Unified command to ensure commuter safety, says Naik

EXPRESS NEWS SERVICE  
MUMBAI, November 5: Ministers have an easy way of wriggling out of bad situations. Making announcements is one of them. Reacting to a series of incidents including Wednesday's shootout at Bandra station and the brutal Jaybala Ashar mugging, Union Minister of State for Railways Ram Naik made two today. The railways and state government are to set up a separate commissionerate for railway safety. In a second proposal, slum-dwellers staying 10 metres from the tracks will be rehabilitated, while the rest are to be provided with civic amenities, Naik told newspersons on Thursday.

These proposals were the outcome of a brainstorming session Naik held earlier in the day with everyone linked with railway safety - Deputy Chief Minister Gopinath Munde, Minister of State for Home Gajanan Kirtikar, DGP Arvind Inamdar, Commissioner R H Mendonca, railway and Railway Protection Force and Government Railway Police officials.

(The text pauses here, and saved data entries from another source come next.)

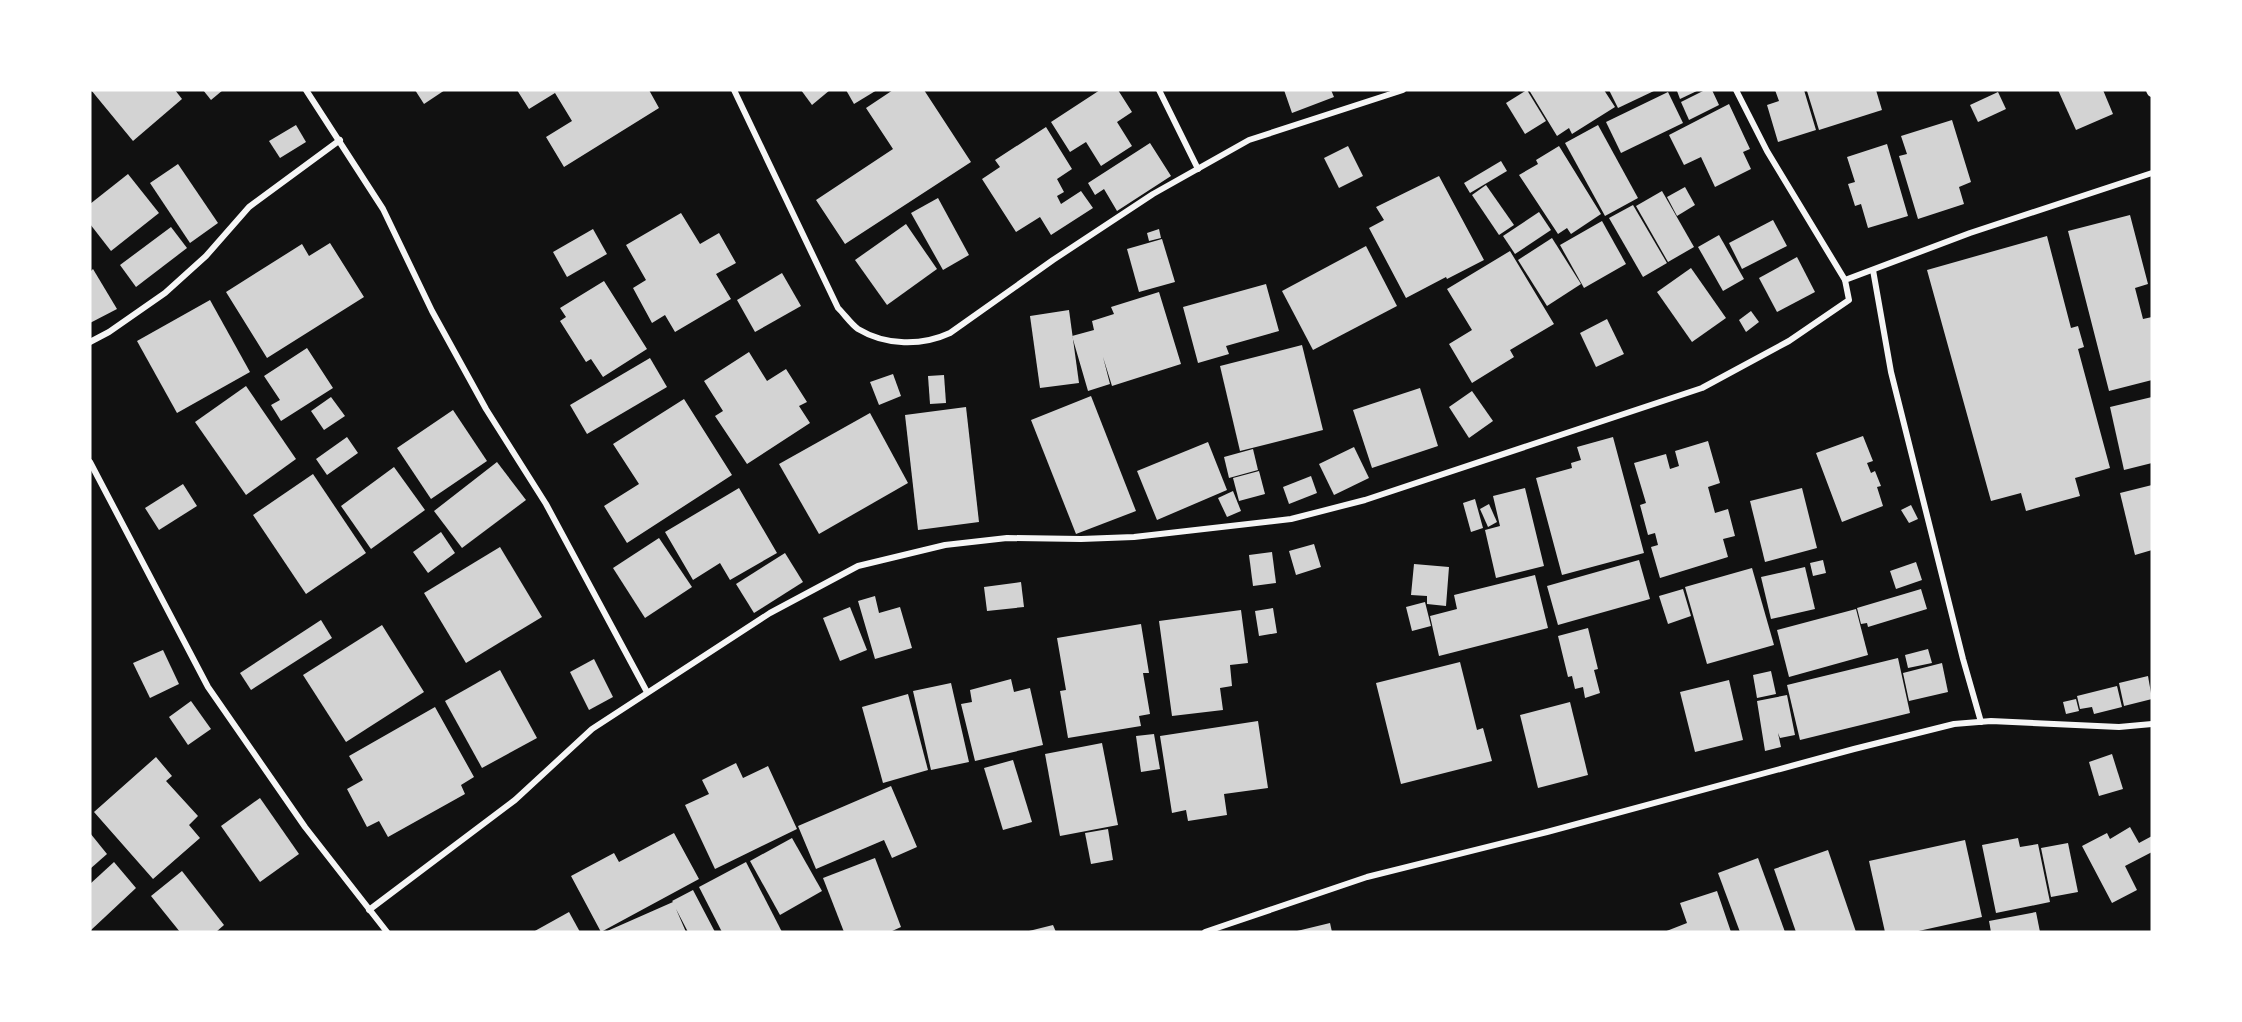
<svg xmlns="http://www.w3.org/2000/svg" width="2242" height="1022" font-family="'PT Sans',sans-serif">
  <style>
    .building { fill: #d3d3d3 }
    .lines { fill: none; stroke-linecap: round; stroke-linejoin: round }
    .minor { stroke: #f5f5f5; stroke-width: 6 }
    .tertiary { stroke: #f5f5f5; stroke-width: 10 }
  </style>
  <rect width="100%" height="100%" fill="#111"/>
  <g class="building">
    <path d="M 91,90 L 175,90 L 182,99 L 133,141 Z"/>
    <path d="M 203,90 L 223,90 L 211,100 Z"/>
    <path d="M 415,90 L 445,90 L 424,104 Z"/>
    <path d="M 517,90 L 649,90 L 659,108 L 564,167 L 546,137 L 572,121 L 555,93 L 529,109 Z"/>
    <path d="M 801,90 L 830,90 L 812,105 Z"/>
    <path d="M 846,90 L 877,90 L 854,104 Z"/>
    <path d="M 893,90 L 924,90 L 971,162 L 845,244 L 816,200 L 893,149 L 866,108 Z"/>
    <path d="M 1100,90 L 1118,90 L 1132,112 L 1117,122 L 1132,146 L 1101,166 L 1086,142 L 1070,152 L 1051,122 Z"/>
    <path d="M 1284,90 L 1331,90 L 1334,97 L 1292,113 Z"/>
    <path d="M 1527,90 L 1546,121 L 1525,134 L 1506,103 Z"/>
    <path d="M 1529,90 L 1604,90 L 1615,107 L 1572,134 L 1569,128 L 1557,136 Z"/>
    <path d="M 1609,90 L 1656,90 L 1618,108 Z"/>
    <path d="M 1679,90 L 1699,90 L 1680,99 L 1677,91 Z"/>
    <path d="M 1705,90 L 1712,90 L 1719,105 L 1689,120 L 1681,102 Z"/>
    <path d="M 1775,90 L 1804,90 L 1816,130 L 1778,142 L 1767,105 L 1779,101 Z"/>
    <path d="M 1876,90 L 1882,110 L 1819,130 L 1807,91 Z"/>
    <path d="M 2058,90 L 2103,90 L 2113,114 L 2076,130 Z"/>
    <path d="M 1668,92 L 1683,123 L 1621,153 L 1606,122 Z"/>
    <path d="M 1998,92 L 2006,109 L 1978,122 L 1970,105 Z"/>
    <path d="M 1729,104 L 1750,149 L 1743,152 L 1751,169 L 1715,187 L 1701,157 L 1684,165 L 1669,135 Z"/>
    <path d="M 1952,120 L 1971,182 L 1959,187 L 1964,204 L 1918,219 L 1899,156 L 1907,154 L 1901,136 Z"/>
    <path d="M 296,125 L 306,142 L 280,158 L 269,141 Z"/>
    <path d="M 1598,125 L 1638,198 L 1605,216 L 1565,143 Z"/>
    <path d="M 1046,127 L 1072,169 L 1057,179 L 1064,192 L 1057,196 L 1061,204 L 1081,191 L 1093,208 L 1051,235 L 1040,217 L 1016,232 L 982,179 L 1000,167 L 995,160 Z"/>
    <path d="M 1150,143 L 1171,176 L 1117,211 L 1104,189 L 1095,195 L 1088,183 Z"/>
    <path d="M 1887,144 L 1908,216 L 1868,228 L 1861,204 L 1855,206 L 1848,184 L 1855,182 L 1847,157 Z"/>
    <path d="M 1348,146 L 1363,176 L 1339,188 L 1324,158 Z"/>
    <path d="M 1559,146 L 1601,214 L 1571,234 L 1567,228 L 1558,234 L 1519,175 L 1538,164 L 1536,160 Z"/>
    <path d="M 1501,161 L 1507,171 L 1470,193 L 1464,183 Z"/>
    <path d="M 178,164 L 218,223 L 190,243 L 150,183 Z"/>
    <path d="M 128,174 L 159,213 L 111,251 L 90,224 L 90,204 Z"/>
    <path d="M 1439,176 L 1484,260 L 1447,279 L 1446,277 L 1406,298 L 1369,228 L 1384,220 L 1376,207 Z"/>
    <path d="M 1486,185 L 1514,225 L 1499,235 L 1472,195 Z"/>
    <path d="M 1685,187 L 1695,205 L 1677,216 L 1667,197 Z"/>
    <path d="M 1662,191 L 1694,247 L 1668,262 L 1636,206 Z"/>
    <path d="M 938,198 L 969,255 L 943,270 L 911,213 Z"/>
    <path d="M 1633,205 L 1667,263 L 1643,277 L 1609,218 Z"/>
    <path d="M 1539,212 L 1551,230 L 1515,254 L 1503,236 Z"/>
    <path d="M 681,213 L 700,244 L 719,233 L 736,263 L 716,274 L 731,299 L 675,332 L 665,315 L 652,323 L 633,288 L 646,280 L 626,245 Z"/>
    <path d="M 2130,215 L 2148,284 L 2135,288 L 2143,319 L 2152,317 L 2152,380 L 2109,391 L 2068,231 Z"/>
    <path d="M 1773,220 L 1787,246 L 1742,269 L 1729,243 Z"/>
    <path d="M 1602,221 L 1626,264 L 1584,288 L 1560,245 Z"/>
    <path d="M 906,224 L 937,269 L 887,305 L 855,260 Z"/>
    <path d="M 171,227 L 187,248 L 136,287 L 120,265 Z"/>
    <path d="M 593,229 L 607,254 L 567,277 L 553,252 Z"/>
    <path d="M 1159,229 L 1161,238 L 1149,241 L 1147,233 Z"/>
    <path d="M 1719,235 L 1744,279 L 1723,291 L 1698,247 Z"/>
    <path d="M 2047,236 L 2071,328 L 2078,326 L 2084,347 L 2078,349 L 2110,468 L 2075,478 L 2080,496 L 2026,511 L 2021,493 L 1991,501 L 1927,270 Z"/>
    <path d="M 1552,238 L 1581,284 L 1547,306 L 1518,260 Z"/>
    <path d="M 1162,239 L 1175,282 L 1139,292 L 1127,249 Z"/>
    <path d="M 330,243 L 364,297 L 267,358 L 226,292 L 302,244 L 309,256 Z"/>
    <path d="M 1366,246 L 1397,306 L 1313,350 L 1282,291 Z"/>
    <path d="M 1510,251 L 1554,324 L 1510,350 L 1514,357 L 1472,383 L 1449,344 L 1472,330 L 1447,289 Z"/>
    <path d="M 1797,257 L 1815,292 L 1777,312 L 1759,278 Z"/>
    <path d="M 1691,268 L 1726,318 L 1692,342 L 1657,292 Z"/>
    <path d="M 93,269 L 117,309 L 90,323 L 90,272 Z"/>
    <path d="M 782,273 L 801,306 L 755,332 L 737,300 Z"/>
    <path d="M 604,281 L 647,349 L 603,377 L 591,359 L 586,362 L 560,321 L 566,317 L 560,308 Z"/>
    <path d="M 1266,284 L 1279,331 L 1226,346 L 1229,354 L 1198,363 L 1183,307 Z"/>
    <path d="M 1159,292 L 1181,364 L 1112,386 L 1103,357 L 1110,384 L 1088,391 L 1072,336 L 1094,330 L 1092,321 L 1114,314 L 1111,307 Z"/>
    <path d="M 210,300 L 250,372 L 177,413 L 137,341 Z"/>
    <path d="M 1069,310 L 1079,383 L 1040,388 L 1030,316 Z"/>
    <path d="M 1751,311 L 1759,322 L 1746,332 L 1739,320 Z"/>
    <path d="M 1607,319 L 1624,354 L 1596,367 L 1580,333 Z"/>
    <path d="M 1302,345 L 1323,430 L 1240,451 L 1220,366 Z"/>
    <path d="M 307,348 L 333,388 L 281,421 L 271,405 L 280,400 L 264,376 Z"/>
    <path d="M 749,352 L 767,381 L 786,369 L 807,402 L 799,406 L 810,423 L 747,464 L 715,416 L 723,411 L 704,381 Z"/>
    <path d="M 650,358 L 667,387 L 587,434 L 570,405 Z"/>
    <path d="M 893,374 L 901,396 L 879,405 L 870,382 Z"/>
    <path d="M 944,375 L 946,403 L 930,404 L 928,376 Z"/>
    <path d="M 246,386 L 296,459 L 246,495 L 195,422 Z"/>
    <path d="M 1420,388 L 1438,446 L 1372,468 L 1353,410 Z"/>
    <path d="M 1472,391 L 1493,421 L 1469,438 L 1449,407 Z"/>
    <path d="M 1091,396 L 1136,511 L 1076,534 L 1031,420 Z"/>
    <path d="M 331,397 L 345,416 L 324,430 L 311,411 Z"/>
    <path d="M 2152,397 L 2152,463 L 2124,470 L 2110,407 Z"/>
    <path d="M 684,399 L 732,475 L 627,543 L 604,506 L 639,484 L 613,444 Z"/>
    <path d="M 966,407 L 979,522 L 918,530 L 905,415 Z"/>
    <path d="M 453,410 L 487,461 L 431,499 L 397,448 Z"/>
    <path d="M 870,413 L 908,483 L 819,534 L 779,464 Z"/>
    <path d="M 1863,436 L 1873,461 L 1867,463 L 1871,473 L 1875,471 L 1881,486 L 1877,487 L 1883,506 L 1842,522 L 1816,453 Z"/>
    <path d="M 347,437 L 358,453 L 327,475 L 316,459 Z"/>
    <path d="M 1613,437 L 1644,553 L 1562,575 L 1536,478 L 1572,468 L 1571,463 L 1581,460 L 1577,447 Z"/>
    <path d="M 1708,441 L 1720,483 L 1708,487 L 1715,513 L 1728,509 L 1735,536 L 1723,539 L 1728,557 L 1660,578 L 1651,547 L 1658,545 L 1655,533 L 1648,535 L 1640,505 L 1646,503 L 1634,463 L 1666,454 L 1670,469 L 1679,466 L 1675,451 Z"/>
    <path d="M 1208,442 L 1227,490 L 1157,520 L 1137,471 Z"/>
    <path d="M 1354,447 L 1369,478 L 1334,495 L 1319,464 Z"/>
    <path d="M 1253,449 L 1258,470 L 1229,478 L 1224,457 Z"/>
    <path d="M 497,462 L 526,500 L 462,548 L 434,511 Z"/>
    <path d="M 394,467 L 425,510 L 371,549 L 341,506 Z"/>
    <path d="M 1259,471 L 1265,494 L 1239,501 L 1233,478 Z"/>
    <path d="M 313,474 L 366,553 L 306,594 L 253,515 Z"/>
    <path d="M 1311,476 L 1317,493 L 1289,504 L 1283,487 Z"/>
    <path d="M 183,484 L 197,506 L 159,530 L 145,508 Z"/>
    <path d="M 2152,485 L 2152,550 L 2135,555 L 2120,493 Z"/>
    <path d="M 739,488 L 777,553 L 730,580 L 720,563 L 693,580 L 665,532 Z"/>
    <path d="M 1525,488 L 1544,566 L 1496,578 L 1485,530 L 1500,526 L 1493,496 Z"/>
    <path d="M 1802,488 L 1817,548 L 1765,562 L 1750,501 Z"/>
    <path d="M 1233,491 L 1241,511 L 1227,517 L 1218,498 Z"/>
    <path d="M 1475,499 L 1483,528 L 1471,532 L 1463,503 Z"/>
    <path d="M 1489,504 L 1497,522 L 1488,527 L 1480,509 Z"/>
    <path d="M 1911,505 L 1918,519 L 1909,523 L 1901,510 Z"/>
    <path d="M 441,532 L 455,553 L 428,573 L 413,552 Z"/>
    <path d="M 659,538 L 692,587 L 645,618 L 613,568 Z"/>
    <path d="M 1314,544 L 1321,567 L 1296,575 L 1289,551 Z"/>
    <path d="M 500,547 L 542,617 L 466,663 L 424,593 Z"/>
    <path d="M 1272,552 L 1276,583 L 1253,586 L 1249,555 Z"/>
    <path d="M 785,553 L 803,582 L 754,613 L 736,584 Z"/>
    <path d="M 1639,560 L 1650,599 L 1558,625 L 1547,586 Z"/>
    <path d="M 1823,560 L 1826,573 L 1813,576 L 1810,563 Z"/>
    <path d="M 1916,562 L 1922,580 L 1896,589 L 1890,571 Z"/>
    <path d="M 1414,564 L 1449,567 L 1446,606 L 1427,604 L 1427,596 L 1411,595 Z"/>
    <path d="M 1805,567 L 1815,609 L 1771,619 L 1761,577 Z"/>
    <path d="M 1752,568 L 1774,645 L 1707,664 L 1685,587 Z"/>
    <path d="M 1535,575 L 1548,628 L 1439,656 L 1430,616 L 1457,609 L 1454,595 Z"/>
    <path d="M 1021,582 L 1024,607 L 987,611 L 984,587 Z"/>
    <path d="M 1683,589 L 1691,616 L 1668,624 L 1659,596 Z"/>
    <path d="M 1921,589 L 1927,609 L 1868,627 L 1867,623 L 1861,624 L 1857,608 Z"/>
    <path d="M 875,596 L 879,613 L 900,607 L 912,648 L 875,659 L 858,601 Z"/>
    <path d="M 1425,602 L 1431,626 L 1412,631 L 1406,607 Z"/>
    <path d="M 850,607 L 867,650 L 840,661 L 823,618 Z"/>
    <path d="M 1273,608 L 1277,633 L 1259,636 L 1255,611 Z"/>
    <path d="M 1856,609 L 1868,655 L 1789,677 L 1777,630 Z"/>
    <path d="M 1241,610 L 1248,663 L 1230,665 L 1232,686 L 1220,688 L 1223,710 L 1172,716 L 1159,621 Z"/>
    <path d="M 321,620 L 332,638 L 251,690 L 240,673 Z"/>
    <path d="M 1141,624 L 1149,673 L 1143,673 L 1150,714 L 1139,716 L 1141,726 L 1068,738 L 1060,691 L 1066,690 L 1057,638 Z"/>
    <path d="M 382,625 L 424,692 L 346,742 L 303,675 Z"/>
    <path d="M 1588,628 L 1598,669 L 1594,670 L 1600,693 L 1585,698 L 1583,687 L 1575,689 L 1572,676 L 1568,677 L 1558,636 Z"/>
    <path d="M 1928,649 L 1932,663 L 1908,668 L 1905,655 Z"/>
    <path d="M 163,650 L 179,684 L 150,698 L 133,663 Z"/>
    <path d="M 1898,658 L 1910,713 L 1800,740 L 1787,685 Z"/>
    <path d="M 594,659 L 613,697 L 589,710 L 570,672 Z"/>
    <path d="M 1460,662 L 1477,730 L 1483,728 L 1492,761 L 1401,784 L 1376,683 Z"/>
    <path d="M 1942,663 L 1948,692 L 1909,701 L 1903,673 Z"/>
    <path d="M 500,670 L 537,738 L 482,768 L 445,701 Z"/>
    <path d="M 1771,671 L 1776,694 L 1757,698 L 1753,675 Z"/>
    <path d="M 2148,676 L 2152,699 L 2124,706 L 2119,683 Z"/>
    <path d="M 1011,679 L 1014,692 L 1030,688 L 1043,745 L 975,761 L 961,704 L 972,702 L 970,690 Z"/>
    <path d="M 1729,680 L 1743,740 L 1695,752 L 1680,692 Z"/>
    <path d="M 951,683 L 969,762 L 931,770 L 913,691 Z"/>
    <path d="M 2117,686 L 2122,707 L 2094,714 L 2092,707 L 2080,709 L 2077,696 Z"/>
    <path d="M 908,694 L 928,770 L 883,783 L 862,707 Z"/>
    <path d="M 1787,695 L 1795,735 L 1780,738 L 1778,733 L 1781,747 L 1765,751 L 1757,701 Z"/>
    <path d="M 2076,699 L 2079,711 L 2066,714 L 2063,702 Z"/>
    <path d="M 191,701 L 211,729 L 188,745 L 169,717 Z"/>
    <path d="M 1570,702 L 1588,775 L 1538,788 L 1520,715 Z"/>
    <path d="M 435,707 L 474,777 L 461,785 L 465,794 L 388,837 L 379,821 L 367,827 L 347,789 L 363,780 L 349,756 Z"/>
    <path d="M 1258,721 L 1268,788 L 1224,794 L 1227,815 L 1188,821 L 1186,810 L 1172,813 L 1160,736 Z"/>
    <path d="M 1154,734 L 1160,769 L 1141,772 L 1136,736 Z"/>
    <path d="M 1102,743 L 1118,825 L 1060,836 L 1045,754 Z"/>
    <path d="M 2112,754 L 2123,789 L 2099,796 L 2089,762 Z"/>
    <path d="M 156,757 L 172,776 L 166,781 L 198,816 L 189,825 L 200,838 L 153,879 L 94,812 Z"/>
    <path d="M 1013,760 L 1032,822 L 1003,830 L 984,768 Z"/>
    <path d="M 736,763 L 743,778 L 768,766 L 797,829 L 715,869 L 685,805 L 709,794 L 702,780 Z"/>
    <path d="M 891,786 L 917,847 L 892,858 L 884,840 L 816,869 L 798,826 Z"/>
    <path d="M 260,798 L 299,854 L 260,882 L 221,826 Z"/>
    <path d="M 2130,827 L 2139,843 L 2152,836 L 2152,852 L 2125,866 L 2137,890 L 2112,903 L 2082,846 L 2107,833 L 2110,839 Z"/>
    <path d="M 1108,829 L 1113,860 L 1091,864 L 1085,833 Z"/>
    <path d="M 90,833 L 107,854 L 90,869 Z"/>
    <path d="M 674,833 L 699,879 L 601,932 L 571,876 L 614,853 L 619,862 Z"/>
    <path d="M 792,838 L 822,891 L 780,915 L 750,861 Z"/>
    <path d="M 2018,838 L 2020,847 L 2038,844 L 2050,902 L 1996,913 L 1982,845 Z"/>
    <path d="M 1965,840 L 1982,917 L 1914,932 L 1885,932 L 1869,861 Z"/>
    <path d="M 2068,843 L 2078,892 L 2051,897 L 2041,848 Z"/>
    <path d="M 1828,850 L 1856,932 L 1796,932 L 1774,869 Z"/>
    <path d="M 875,858 L 901,927 L 890,932 L 844,932 L 823,878 Z"/>
    <path d="M 1758,858 L 1785,932 L 1740,932 L 1718,873 Z"/>
    <path d="M 114,862 L 136,888 L 90,931 L 90,884 Z"/>
    <path d="M 746,862 L 782,932 L 722,932 L 699,887 Z"/>
    <path d="M 182,871 L 224,925 L 216,932 L 180,932 L 151,896 Z"/>
    <path d="M 693,890 L 715,932 L 688,932 L 676,909 L 686,932 L 605,932 L 673,902 L 672,901 Z"/>
    <path d="M 1717,891 L 1731,932 L 1664,932 L 1687,923 L 1680,903 Z"/>
    <path d="M 569,912 L 580,932 L 533,932 Z"/>
    <path d="M 2036,912 L 2040,932 L 1991,932 L 1989,921 Z"/>
    <path d="M 1330,923 L 1332,932 L 1297,932 L 1297,931 Z"/>
    <path d="M 1053,925 L 1056,932 L 1029,932 L 1029,931 Z"/>
  </g>
  <g class="lines">
    <g class="minor">
      <path d="M 306,90 L 383,209 L 432,311 L 486,409 L 546,504 L 647,692"/>
      <path d="M 734,90 L 838,308 C 845,315 851,324 858,329 C 886,346 922,346 950,333 L 1053,260 L 1153,194 L 1249,140 L 1403,90"/>
      <path d="M 1159,90 L 1198,169"/>
      <path d="M 1736,90 L 1767,151 L 1845,280"/>
      <path d="M 1873,270 L 1891,372 L 1963,659 L 1981,722"/>
      <path d="M 90,342 L 109,332 L 165,293 L 206,256 L 249,207 L 340,140"/>
      <path d="M 90,462 L 208,687 L 305,827 L 387,932"/>
      <path d="M 369,910 L 515,800 L 592,729 L 770,613 L 858,566 L 945,545 L 1007,538 L 1081,539 L 1134,537 L 1291,519 L 1365,500 L 1702,388 L 1789,341 L 1849,300 L 1845,280 L 1970,233 L 2152,173"/>
      <path d="M 1205,932 L 1367,877 L 1547,832 L 1854,749 L 1954,724 L 1991,721 L 2119,727 L 2152,724"/>
    </g>
    <path class="tertiary" d="M 2151,90 L 2152,92"/>
  </g>
  <rect width="2242" height="1022" fill="none" stroke="#ffffff" stroke-width="183"/>
</svg>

The commissionerate would be a ``unified command'' to ensure safety down the entire Mumbaisuburban railway division. It would give more powers to the commissioner, with added resources and police personnel. As with the GRP, the costs of this commissionerate will be shared equally between the Railway Ministry and the state government. The ministry currently owes the state government nearly Rs 50 crore for the GRP costs. Naik said the railways would spend this amount to build new railway police stations and equip the force with sophisticated weapons and equipment.

As a sop for rehabilitating these hutment dwellers beyond the 10 metre safety area, Naik also promised that the hutments beyond this limit would be granted facilities like drinking water, electricity, toilets, pathways and gutters.

``I am not for Utopian ideas,'' Naik said, referring to the railway's and state government's plan to resettle all the estimated 41,000 hutments hugging the Central and Western railway tracks. Asked about the paper-bound Mumbai Rail Vikas Corporation (MRVC), whose MoU was signed with much fanfare six monthsago, Naik said it is still awaiting the Cabinet's go-ahead. How these latest manpower- and money-intensive proposals will be implemented remains to be seen. Naik said the government would forward a proposal to the Railway Ministry within eight days and the ministry would decide soon.